El grave conflicto político institucional que vive Venezuela, sintetizado en la reciente insurrección de un grupo de militares, la coexistencia de dos poderes legislativos paralelos y manifestaciones callejeras oficialistas y opositoras que costaron un centenar y medio de muertos en pocas semanas, obliga a toda la región a asumir la crisis como propia.

Lo primero que corresponde es condenar la violencia política de todo signo, con responsabilidad principal del Estado por el uso excesivo de la fuerza, las detenciones arbitrarias y hasta las torturas denunciadas por la ONU. Además, la fiscal general ha sido destituida por una Asamblea Nacional Constituyente elegida sin opositores que desconoce el parlamento surgido de elecciones libres en 2015.

Ante semejante cuadro, sin embargo, los intentos diplomáticos por acercar a las partes han resultado infructuosos, y no sólo por el empecinamiento de los actores locales o por los intentos indebidos de injerencia como los hechos públicos por Estados Unidos, cuyos antecedentes en escenarios similares de la región, y en la propia Venezuela, son pésimos.

En ese sentido, la emergencia obliga a la región a activar mecanismos de solución de crisis institucionales adoptados en otras ocasiones bajo liderazgos políticos fuertes y decididos que hoy, bajo circunstancias más graves, aparecen como un manojo de voluntades dispersas, muchas veces enfrentadas, y por lo tanto debilitadas frente a la situación.

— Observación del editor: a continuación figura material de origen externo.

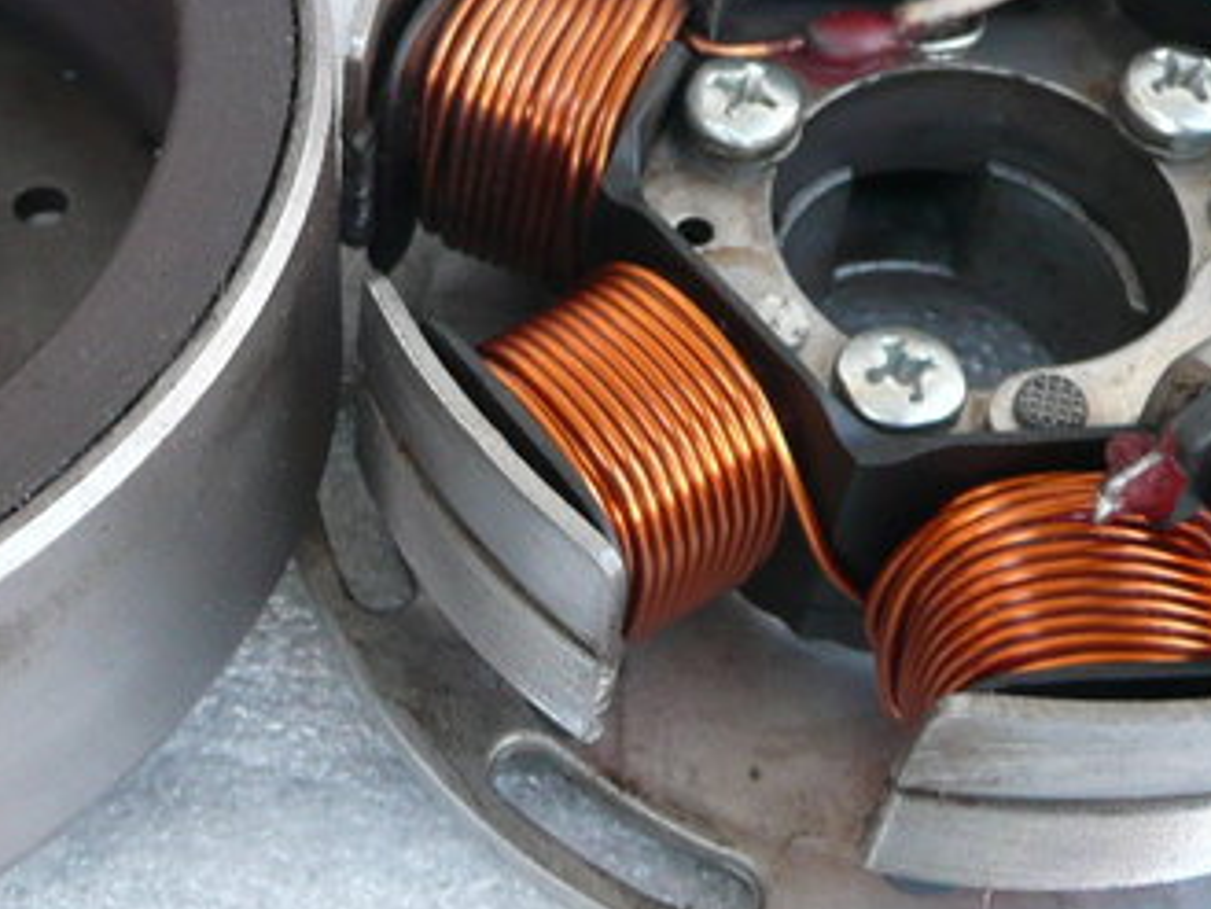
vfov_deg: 21.6
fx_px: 2380
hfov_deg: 27.8
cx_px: 202
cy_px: 438
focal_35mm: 68
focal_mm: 4.6
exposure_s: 1/30
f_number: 3.3
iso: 160
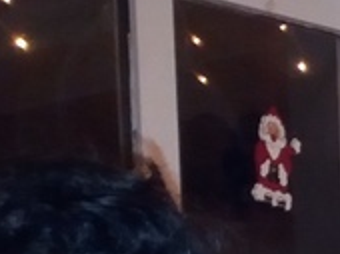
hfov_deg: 9.9
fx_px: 1618
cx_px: 924
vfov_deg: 8.3
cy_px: 590
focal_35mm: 165
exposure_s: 1/16
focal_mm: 3.7
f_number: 1.9
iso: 160
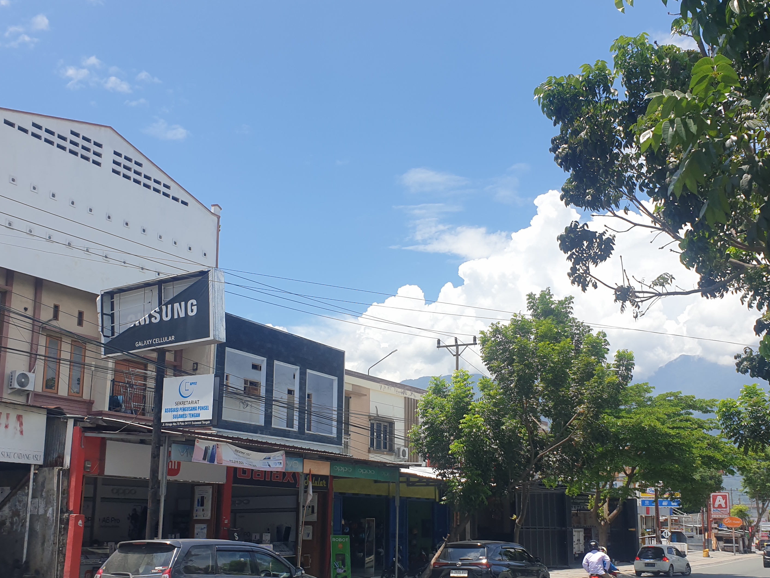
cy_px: 391
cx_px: 407
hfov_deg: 50.1
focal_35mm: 37
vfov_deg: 38.2
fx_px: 823
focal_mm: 4.3
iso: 50
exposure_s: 1/1779
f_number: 2.4
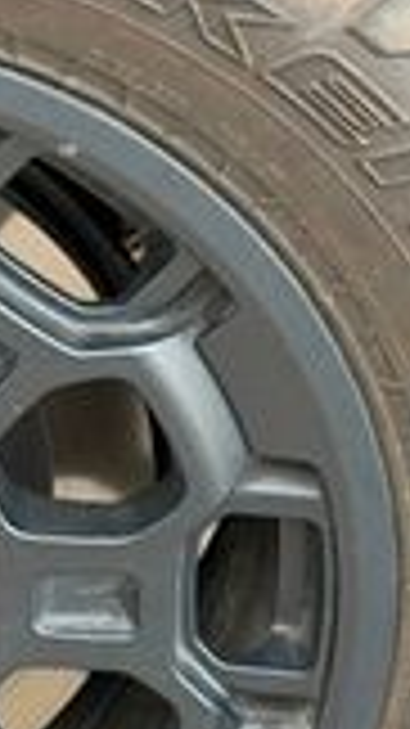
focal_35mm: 206
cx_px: -234
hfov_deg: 5.8
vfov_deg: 10.5
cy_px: 482
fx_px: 3986
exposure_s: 1/171
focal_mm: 6.76
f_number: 1.78
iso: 64
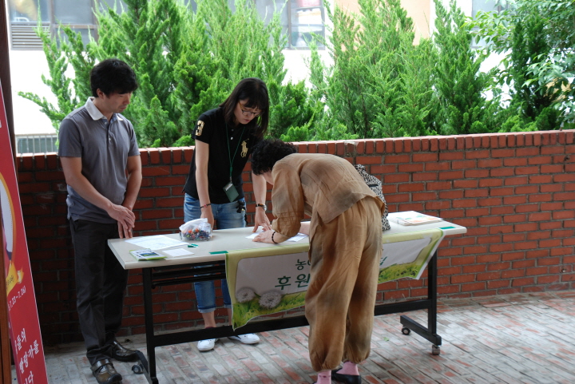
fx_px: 815
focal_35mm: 51
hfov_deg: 38.9
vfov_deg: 26.5
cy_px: 192
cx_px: 288
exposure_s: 1/60
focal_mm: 34
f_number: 5.6
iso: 200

Mediaciones como la del ex presidente socialista español José Luis Rodriguez Zapatero parecen haber ido más lejos en sus esfuerzos que la de los propios estados latinoamericanos. Y, francamente, no sería razonable que Europa termine arreglando la situación de uno de nosotros.

La gravedad del caso venezolano es inédita en las últimas décadas para un país de la región, quitando el caso trágicamente atípico de Haití. Según el FMI, el PIB per cápita cayó un 40% desde 2013. En ese mismo período, la producción de petróleo, que monopoliza la riqueza del país, cayó 17% y su precio 55%. Entre 2012 y 2017, el salario cayó 75%.

Probablemente, haya que recorrer el camino en sentido inverso: primero atender las consecuencias de la crisis, agravada por la fuerte y determinandte influencia del poder militar en el gobierno de Nicolás Maduro, y después las causas, como ocurre en las catástrofes.

Para empezar, la condición básica para hacer progresos reales en esta situación es la paz política interna, que se verá facilitada -como en otras mediaciones- manteniendo vivo el diálogo y contenidos los poderes externos a la propia América Latina.

Las numerosas ocasiones en que los venezolanos han concurrido a las urnas desde la irrupción del chavismo son también una muestra de que el antiguo espíritu democrático del país, de los de mayor tradición en la región, está vivo. De hecho, la última fase del conflicto se reduce a una disputa sobre la elección de una Asamblea Nacional Constituyente.

Pero dada la acentuada polarización, ideológica, política, económica y social, ese espíritu democrático necesita recuperar un espacio neutral de consensos básicos, que sería más fácil de construir si contara con una buena tarea de mediación que, primero, garantice la convivencia.

En ese panorama, Estados Unidos es un elemento especialmente irritante a mantener a raya, para facilitar consensos, retomar el diálogo político, pacificar la sociedad y, finalmente, regularizar el funcionamiento básico de la economía y dar certidumbre al país. Lo mismo vale para Cuba.

El protagonismo, ante esta emergencia, corresponde naturalmente a los otros actores de la región.

Los presidentes de América Latina deben anteponer el bien común –hoy seriamente afectado- y redireccionar la energía que ya pusieron en asumir posiciones particulares. Detrás de la denuncia de atropellos, de las invocaciones al diálogo y de una cerrada defensa de la democracia y los derechos humanos, resulta indispensable garantizar un camino regional de salida a la crisis.

De lo contrario, la solución vendrá de la mano de otros.